[Saved data entries]
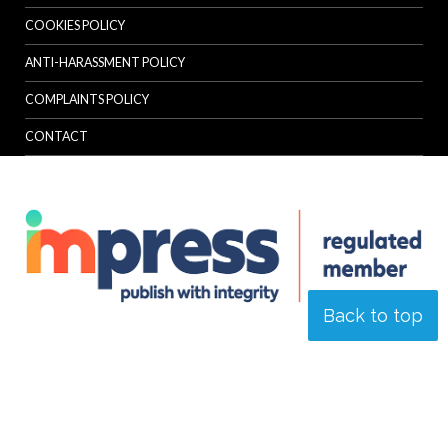
COOKIES POLICY
ANTI-HARASSMENT POLICY
COMPLAINTS POLICY
CONTACT
Back to top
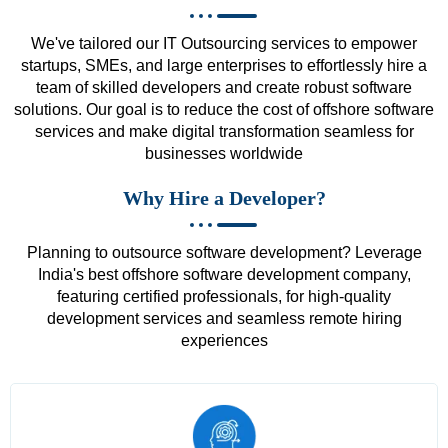
We've tailored our IT Outsourcing services to empower
startups, SMEs, and large enterprises to effortlessly hire a
team of skilled developers and create robust software
solutions. Our goal is to reduce the cost of offshore software
services and make digital transformation seamless for
businesses worldwide
Why Hire a Developer?
Planning to outsource software development? Leverage
India's best offshore software development company,
featuring certified professionals, for high-quality
development services and seamless remote hiring
experiences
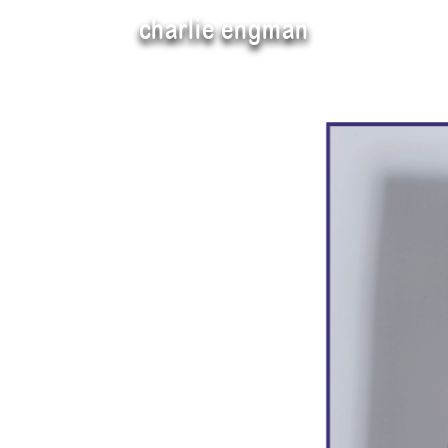
charlie engman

WORK REQUEST:
Filter the records for the string "seamless" and copy every line that holds it.

WRITTEN RESPONSE:
services and make digital transformation seamless for
development services and seamless remote hiring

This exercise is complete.